*Task requirements*.
All of the data that follows should be written out exactly.

*** Opening of Provided data ***

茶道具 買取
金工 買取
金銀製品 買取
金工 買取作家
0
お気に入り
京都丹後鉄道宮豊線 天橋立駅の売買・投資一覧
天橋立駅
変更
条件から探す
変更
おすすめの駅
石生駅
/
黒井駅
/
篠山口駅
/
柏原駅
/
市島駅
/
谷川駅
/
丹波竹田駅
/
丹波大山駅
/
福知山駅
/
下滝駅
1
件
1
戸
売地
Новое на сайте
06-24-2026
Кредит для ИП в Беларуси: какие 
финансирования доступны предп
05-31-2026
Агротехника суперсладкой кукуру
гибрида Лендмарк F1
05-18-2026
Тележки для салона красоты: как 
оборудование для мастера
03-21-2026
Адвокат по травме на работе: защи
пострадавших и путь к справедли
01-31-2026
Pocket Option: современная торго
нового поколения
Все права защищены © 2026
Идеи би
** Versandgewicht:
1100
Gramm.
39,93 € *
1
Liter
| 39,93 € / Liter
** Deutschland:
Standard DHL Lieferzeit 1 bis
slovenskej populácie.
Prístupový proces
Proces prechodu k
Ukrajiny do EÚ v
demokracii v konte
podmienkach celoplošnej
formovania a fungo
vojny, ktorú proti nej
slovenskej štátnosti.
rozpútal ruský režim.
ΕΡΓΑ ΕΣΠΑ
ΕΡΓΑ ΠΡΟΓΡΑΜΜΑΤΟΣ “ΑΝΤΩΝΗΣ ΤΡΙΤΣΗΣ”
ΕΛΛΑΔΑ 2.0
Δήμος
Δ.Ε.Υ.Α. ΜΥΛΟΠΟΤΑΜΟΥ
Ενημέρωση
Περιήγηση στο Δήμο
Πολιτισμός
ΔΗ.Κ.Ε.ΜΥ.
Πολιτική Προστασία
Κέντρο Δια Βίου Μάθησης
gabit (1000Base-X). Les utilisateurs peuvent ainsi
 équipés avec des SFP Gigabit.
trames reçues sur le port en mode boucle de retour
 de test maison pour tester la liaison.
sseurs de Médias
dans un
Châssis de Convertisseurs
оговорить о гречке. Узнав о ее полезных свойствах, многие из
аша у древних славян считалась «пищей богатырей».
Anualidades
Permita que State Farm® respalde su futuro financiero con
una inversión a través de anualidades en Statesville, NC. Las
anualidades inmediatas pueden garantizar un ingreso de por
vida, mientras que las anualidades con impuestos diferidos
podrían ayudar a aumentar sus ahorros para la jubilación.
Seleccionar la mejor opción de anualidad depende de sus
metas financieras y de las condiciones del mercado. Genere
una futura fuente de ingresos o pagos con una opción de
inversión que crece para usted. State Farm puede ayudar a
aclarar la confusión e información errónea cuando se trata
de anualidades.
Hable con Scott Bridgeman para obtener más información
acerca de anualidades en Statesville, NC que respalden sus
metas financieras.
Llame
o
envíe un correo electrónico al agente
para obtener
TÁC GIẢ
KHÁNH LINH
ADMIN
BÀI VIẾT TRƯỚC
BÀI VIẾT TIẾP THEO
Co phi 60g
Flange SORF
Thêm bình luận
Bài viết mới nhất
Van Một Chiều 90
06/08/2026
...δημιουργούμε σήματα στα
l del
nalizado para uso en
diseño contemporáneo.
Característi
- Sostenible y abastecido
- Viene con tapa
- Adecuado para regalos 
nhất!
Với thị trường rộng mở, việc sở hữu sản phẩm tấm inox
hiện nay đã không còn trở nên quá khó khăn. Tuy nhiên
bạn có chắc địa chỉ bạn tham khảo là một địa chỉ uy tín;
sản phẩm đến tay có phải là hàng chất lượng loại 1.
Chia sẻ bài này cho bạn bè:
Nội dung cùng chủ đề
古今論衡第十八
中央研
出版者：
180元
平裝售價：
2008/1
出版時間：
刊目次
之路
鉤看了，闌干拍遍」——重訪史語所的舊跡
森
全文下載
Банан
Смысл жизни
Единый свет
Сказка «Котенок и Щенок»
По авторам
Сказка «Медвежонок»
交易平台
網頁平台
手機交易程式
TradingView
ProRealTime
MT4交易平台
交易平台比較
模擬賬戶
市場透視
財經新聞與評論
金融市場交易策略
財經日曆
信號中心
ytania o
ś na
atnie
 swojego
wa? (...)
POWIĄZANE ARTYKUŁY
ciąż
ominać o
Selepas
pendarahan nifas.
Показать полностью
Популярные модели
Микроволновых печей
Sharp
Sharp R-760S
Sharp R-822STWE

*** Close of Provided data ***

*Result of this task*.
茶道具 買取
金工 買取
金銀製品 買取
金工 買取作家
0
お気に入り
京都丹後鉄道宮豊線 天橋立駅の売買・投資一覧
天橋立駅
変更
条件から探す
変更
おすすめの駅
石生駅
/
黒井駅
/
篠山口駅
/
柏原駅
/
市島駅
/
谷川駅
/
丹波竹田駅
/
丹波大山駅
/
福知山駅
/
下滝駅
1
件
1
戸
売地
Новое на сайте
06-24-2026
Кредит для ИП в Беларуси: какие 
финансирования доступны предп
05-31-2026
Агротехника суперсладкой кукуру
гибрида Лендмарк F1
05-18-2026
Тележки для салона красоты: как 
оборудование для мастера
03-21-2026
Адвокат по травме на работе: защи
пострадавших и путь к справедли
01-31-2026
Pocket Option: современная торго
нового поколения
Все права защищены © 2026
Идеи би
** Versandgewicht:
1100
Gramm.
39,93 € *
1
Liter
| 39,93 € / Liter
** Deutschland:
Standard DHL Lieferzeit 1 bis
slovenskej populácie.
Prístupový proces
Proces prechodu k
Ukrajiny do EÚ v
demokracii v konte
podmienkach celoplošnej
formovania a fungo
vojny, ktorú proti nej
slovenskej štátnosti.
rozpútal ruský režim.
ΕΡΓΑ ΕΣΠΑ
ΕΡΓΑ ΠΡΟΓΡΑΜΜΑΤΟΣ “ΑΝΤΩΝΗΣ ΤΡΙΤΣΗΣ”
ΕΛΛΑΔΑ 2.0
Δήμος
Δ.Ε.Υ.Α. ΜΥΛΟΠΟΤΑΜΟΥ
Ενημέρωση
Περιήγηση στο Δήμο
Πολιτισμός
ΔΗ.Κ.Ε.ΜΥ.
Πολιτική Προστασία
Κέντρο Δια Βίου Μάθησης
gabit (1000Base-X). Les utilisateurs peuvent ainsi
 équipés avec des SFP Gigabit.
trames reçues sur le port en mode boucle de retour
 de test maison pour tester la liaison.
sseurs de Médias
dans un
Châssis de Convertisseurs
оговорить о гречке. Узнав о ее полезных свойствах, многие из
аша у древних славян считалась «пищей богатырей».
Anualidades
Permita que State Farm® respalde su futuro financiero con
una inversión a través de anualidades en Statesville, NC. Las
anualidades inmediatas pueden garantizar un ingreso de por
vida, mientras que las anualidades con impuestos diferidos
podrían ayudar a aumentar sus ahorros para la jubilación.
Seleccionar la mejor opción de anualidad depende de sus
metas financieras y de las condiciones del mercado. Genere
una futura fuente de ingresos o pagos con una opción de
inversión que crece para usted. State Farm puede ayudar a
aclarar la confusión e información errónea cuando se trata
de anualidades.
Hable con Scott Bridgeman para obtener más información
acerca de anualidades en Statesville, NC que respalden sus
metas financieras.
Llame
o
envíe un correo electrónico al agente
para obtener
TÁC GIẢ
KHÁNH LINH
ADMIN
BÀI VIẾT TRƯỚC
BÀI VIẾT TIẾP THEO
Co phi 60g
Flange SORF
Thêm bình luận
Bài viết mới nhất
Van Một Chiều 90
06/08/2026
...δημιουργούμε σήματα στα
l del
nalizado para uso en
diseño contemporáneo.
Característi
- Sostenible y abastecido
- Viene con tapa
- Adecuado para regalos 
nhất!
Với thị trường rộng mở, việc sở hữu sản phẩm tấm inox
hiện nay đã không còn trở nên quá khó khăn. Tuy nhiên
bạn có chắc địa chỉ bạn tham khảo là một địa chỉ uy tín;
sản phẩm đến tay có phải là hàng chất lượng loại 1.
Chia sẻ bài này cho bạn bè:
Nội dung cùng chủ đề
古今論衡第十八
中央研
出版者：
180元
平裝售價：
2008/1
出版時間：
刊目次
之路
鉤看了，闌干拍遍」——重訪史語所的舊跡
森
全文下載
Банан
Смысл жизни
Единый свет
Сказка «Котенок и Щенок»
По авторам
Сказка «Медвежонок»
交易平台
網頁平台
手機交易程式
TradingView
ProRealTime
MT4交易平台
交易平台比較
模擬賬戶
市場透視
財經新聞與評論
金融市場交易策略
財經日曆
信號中心
ytania o
ś na
atnie
 swojego
wa? (...)
POWIĄZANE ARTYKUŁY
ciąż
ominać o
Selepas
pendarahan nifas.
Показать полностью
Популярные модели
Микроволновых печей
Sharp
Sharp R-760S
Sharp R-822STWE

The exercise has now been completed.